**TASK TO COMPLETE:** Copy all of the data below word for word, with no changes.

───── DATASET EXTRACT

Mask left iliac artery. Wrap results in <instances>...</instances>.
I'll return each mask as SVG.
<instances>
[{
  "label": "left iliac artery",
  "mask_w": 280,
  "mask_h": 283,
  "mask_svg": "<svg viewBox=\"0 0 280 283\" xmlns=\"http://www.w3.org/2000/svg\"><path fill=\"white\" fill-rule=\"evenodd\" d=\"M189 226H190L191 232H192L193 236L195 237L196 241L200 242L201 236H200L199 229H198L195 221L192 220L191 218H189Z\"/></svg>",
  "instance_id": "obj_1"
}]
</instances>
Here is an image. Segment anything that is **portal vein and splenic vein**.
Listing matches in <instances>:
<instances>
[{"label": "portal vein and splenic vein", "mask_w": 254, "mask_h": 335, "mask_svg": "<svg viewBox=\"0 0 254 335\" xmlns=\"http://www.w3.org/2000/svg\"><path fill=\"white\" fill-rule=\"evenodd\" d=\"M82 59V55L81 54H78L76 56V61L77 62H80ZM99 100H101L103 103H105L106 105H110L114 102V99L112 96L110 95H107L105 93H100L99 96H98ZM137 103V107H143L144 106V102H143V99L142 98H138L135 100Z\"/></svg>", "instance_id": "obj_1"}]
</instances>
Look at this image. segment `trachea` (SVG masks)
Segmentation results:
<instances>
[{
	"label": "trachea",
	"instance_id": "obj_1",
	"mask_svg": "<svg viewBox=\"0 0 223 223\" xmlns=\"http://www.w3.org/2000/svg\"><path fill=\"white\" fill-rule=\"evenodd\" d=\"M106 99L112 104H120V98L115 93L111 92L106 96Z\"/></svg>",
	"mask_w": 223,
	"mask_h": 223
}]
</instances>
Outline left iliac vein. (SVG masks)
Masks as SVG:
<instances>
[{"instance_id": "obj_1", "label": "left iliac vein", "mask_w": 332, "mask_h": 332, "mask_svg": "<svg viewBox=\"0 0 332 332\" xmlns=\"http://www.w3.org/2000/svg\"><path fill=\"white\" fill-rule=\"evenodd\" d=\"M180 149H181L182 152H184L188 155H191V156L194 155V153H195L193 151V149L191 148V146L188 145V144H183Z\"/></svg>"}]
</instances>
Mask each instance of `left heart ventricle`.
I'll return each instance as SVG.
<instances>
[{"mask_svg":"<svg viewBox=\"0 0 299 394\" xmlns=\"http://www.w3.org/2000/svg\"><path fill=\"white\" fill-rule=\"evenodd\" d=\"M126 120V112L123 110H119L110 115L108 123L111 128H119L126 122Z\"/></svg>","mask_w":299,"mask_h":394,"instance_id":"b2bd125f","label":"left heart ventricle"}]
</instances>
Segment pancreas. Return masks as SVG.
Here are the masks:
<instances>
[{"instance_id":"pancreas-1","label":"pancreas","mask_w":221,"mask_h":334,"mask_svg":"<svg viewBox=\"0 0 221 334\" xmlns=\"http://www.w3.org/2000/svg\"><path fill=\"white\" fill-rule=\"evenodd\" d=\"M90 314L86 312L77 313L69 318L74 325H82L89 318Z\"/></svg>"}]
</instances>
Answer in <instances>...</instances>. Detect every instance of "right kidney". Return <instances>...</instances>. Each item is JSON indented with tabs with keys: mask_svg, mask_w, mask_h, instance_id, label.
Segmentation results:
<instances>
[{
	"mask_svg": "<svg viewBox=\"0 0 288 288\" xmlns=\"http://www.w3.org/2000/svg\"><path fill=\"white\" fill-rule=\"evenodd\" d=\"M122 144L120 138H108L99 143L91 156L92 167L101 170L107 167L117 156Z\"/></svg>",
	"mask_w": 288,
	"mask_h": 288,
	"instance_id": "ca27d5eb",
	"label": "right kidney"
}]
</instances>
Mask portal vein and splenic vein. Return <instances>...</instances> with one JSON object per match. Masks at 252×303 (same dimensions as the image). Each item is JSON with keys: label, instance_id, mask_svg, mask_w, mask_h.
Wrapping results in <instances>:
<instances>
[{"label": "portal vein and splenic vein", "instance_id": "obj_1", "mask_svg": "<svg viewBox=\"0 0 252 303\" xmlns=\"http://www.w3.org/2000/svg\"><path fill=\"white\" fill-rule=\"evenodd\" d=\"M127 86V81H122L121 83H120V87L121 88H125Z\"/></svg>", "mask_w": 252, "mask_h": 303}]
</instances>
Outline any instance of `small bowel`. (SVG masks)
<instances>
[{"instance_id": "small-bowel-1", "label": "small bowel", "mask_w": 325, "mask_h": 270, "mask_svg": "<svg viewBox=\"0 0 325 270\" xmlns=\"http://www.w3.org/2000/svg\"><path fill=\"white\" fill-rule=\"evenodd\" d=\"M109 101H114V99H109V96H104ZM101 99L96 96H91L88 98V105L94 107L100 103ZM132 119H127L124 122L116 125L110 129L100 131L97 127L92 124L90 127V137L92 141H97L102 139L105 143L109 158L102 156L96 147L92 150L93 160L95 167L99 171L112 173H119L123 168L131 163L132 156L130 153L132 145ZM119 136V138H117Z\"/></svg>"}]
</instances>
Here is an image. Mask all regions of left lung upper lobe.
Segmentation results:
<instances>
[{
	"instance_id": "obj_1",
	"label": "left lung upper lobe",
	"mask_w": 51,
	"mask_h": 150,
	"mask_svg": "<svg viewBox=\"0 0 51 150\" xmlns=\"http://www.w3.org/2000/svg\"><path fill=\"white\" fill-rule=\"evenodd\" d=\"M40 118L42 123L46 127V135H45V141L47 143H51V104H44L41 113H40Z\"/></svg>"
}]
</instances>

──────────

**SOLUTION TO THIS EXERCISE:**
Mask left iliac artery. Wrap results in <instances>...</instances>.
I'll return each mask as SVG.
<instances>
[{
  "label": "left iliac artery",
  "mask_w": 280,
  "mask_h": 283,
  "mask_svg": "<svg viewBox=\"0 0 280 283\" xmlns=\"http://www.w3.org/2000/svg\"><path fill=\"white\" fill-rule=\"evenodd\" d=\"M189 226H190L191 232H192L193 236L195 237L196 241L200 242L201 236H200L199 229H198L195 221L192 220L191 218H189Z\"/></svg>",
  "instance_id": "obj_1"
}]
</instances>
Here is an image. Segment anything that is **portal vein and splenic vein**.
Listing matches in <instances>:
<instances>
[{"label": "portal vein and splenic vein", "mask_w": 254, "mask_h": 335, "mask_svg": "<svg viewBox=\"0 0 254 335\" xmlns=\"http://www.w3.org/2000/svg\"><path fill=\"white\" fill-rule=\"evenodd\" d=\"M82 59V55L81 54H78L76 56V61L77 62H80ZM99 100H101L103 103H105L106 105H110L114 102V99L112 96L110 95H107L105 93H100L99 96H98ZM137 103V107H143L144 106V102H143V99L142 98H138L135 100Z\"/></svg>", "instance_id": "obj_1"}]
</instances>
Look at this image. segment `trachea` (SVG masks)
Segmentation results:
<instances>
[{
	"label": "trachea",
	"instance_id": "obj_1",
	"mask_svg": "<svg viewBox=\"0 0 223 223\" xmlns=\"http://www.w3.org/2000/svg\"><path fill=\"white\" fill-rule=\"evenodd\" d=\"M106 99L112 104H120V98L115 93L111 92L106 96Z\"/></svg>",
	"mask_w": 223,
	"mask_h": 223
}]
</instances>
Outline left iliac vein. (SVG masks)
Masks as SVG:
<instances>
[{"instance_id": "obj_1", "label": "left iliac vein", "mask_w": 332, "mask_h": 332, "mask_svg": "<svg viewBox=\"0 0 332 332\" xmlns=\"http://www.w3.org/2000/svg\"><path fill=\"white\" fill-rule=\"evenodd\" d=\"M180 149H181L182 152H184L188 155H191V156L194 155V153H195L193 151V149L191 148V146L188 145V144H183Z\"/></svg>"}]
</instances>
Mask each instance of `left heart ventricle`.
I'll return each instance as SVG.
<instances>
[{"mask_svg":"<svg viewBox=\"0 0 299 394\" xmlns=\"http://www.w3.org/2000/svg\"><path fill=\"white\" fill-rule=\"evenodd\" d=\"M126 120V112L123 110H119L110 115L108 123L111 128H119L126 122Z\"/></svg>","mask_w":299,"mask_h":394,"instance_id":"b2bd125f","label":"left heart ventricle"}]
</instances>
Segment pancreas. Return masks as SVG.
Here are the masks:
<instances>
[{"instance_id":"pancreas-1","label":"pancreas","mask_w":221,"mask_h":334,"mask_svg":"<svg viewBox=\"0 0 221 334\" xmlns=\"http://www.w3.org/2000/svg\"><path fill=\"white\" fill-rule=\"evenodd\" d=\"M90 314L86 312L77 313L69 318L74 325H82L89 318Z\"/></svg>"}]
</instances>
Answer in <instances>...</instances>. Detect every instance of "right kidney". Return <instances>...</instances>. Each item is JSON indented with tabs with keys: mask_svg, mask_w, mask_h, instance_id, label.
Segmentation results:
<instances>
[{
	"mask_svg": "<svg viewBox=\"0 0 288 288\" xmlns=\"http://www.w3.org/2000/svg\"><path fill=\"white\" fill-rule=\"evenodd\" d=\"M122 144L120 138H108L99 143L91 156L92 167L101 170L107 167L117 156Z\"/></svg>",
	"mask_w": 288,
	"mask_h": 288,
	"instance_id": "ca27d5eb",
	"label": "right kidney"
}]
</instances>
Mask portal vein and splenic vein. Return <instances>...</instances> with one JSON object per match. Masks at 252×303 (same dimensions as the image). Each item is JSON with keys: label, instance_id, mask_svg, mask_w, mask_h.
Wrapping results in <instances>:
<instances>
[{"label": "portal vein and splenic vein", "instance_id": "obj_1", "mask_svg": "<svg viewBox=\"0 0 252 303\" xmlns=\"http://www.w3.org/2000/svg\"><path fill=\"white\" fill-rule=\"evenodd\" d=\"M127 86V81H122L121 83H120V87L121 88H125Z\"/></svg>", "mask_w": 252, "mask_h": 303}]
</instances>
Outline any instance of `small bowel`. (SVG masks)
<instances>
[{"instance_id": "small-bowel-1", "label": "small bowel", "mask_w": 325, "mask_h": 270, "mask_svg": "<svg viewBox=\"0 0 325 270\" xmlns=\"http://www.w3.org/2000/svg\"><path fill=\"white\" fill-rule=\"evenodd\" d=\"M109 101H114V99H109V96H104ZM101 99L96 96H91L88 98V105L94 107L100 103ZM132 119H127L124 122L116 125L110 129L100 131L97 127L92 124L90 127V137L92 141H97L102 139L105 143L109 158L102 156L96 147L92 150L93 160L95 167L99 171L112 173H119L123 168L131 163L132 156L130 153L132 145ZM119 136V138H117Z\"/></svg>"}]
</instances>
Here is an image. Mask all regions of left lung upper lobe.
Segmentation results:
<instances>
[{
	"instance_id": "obj_1",
	"label": "left lung upper lobe",
	"mask_w": 51,
	"mask_h": 150,
	"mask_svg": "<svg viewBox=\"0 0 51 150\" xmlns=\"http://www.w3.org/2000/svg\"><path fill=\"white\" fill-rule=\"evenodd\" d=\"M40 118L42 123L46 127V135H45V141L47 143H51V104H44L41 113H40Z\"/></svg>"
}]
</instances>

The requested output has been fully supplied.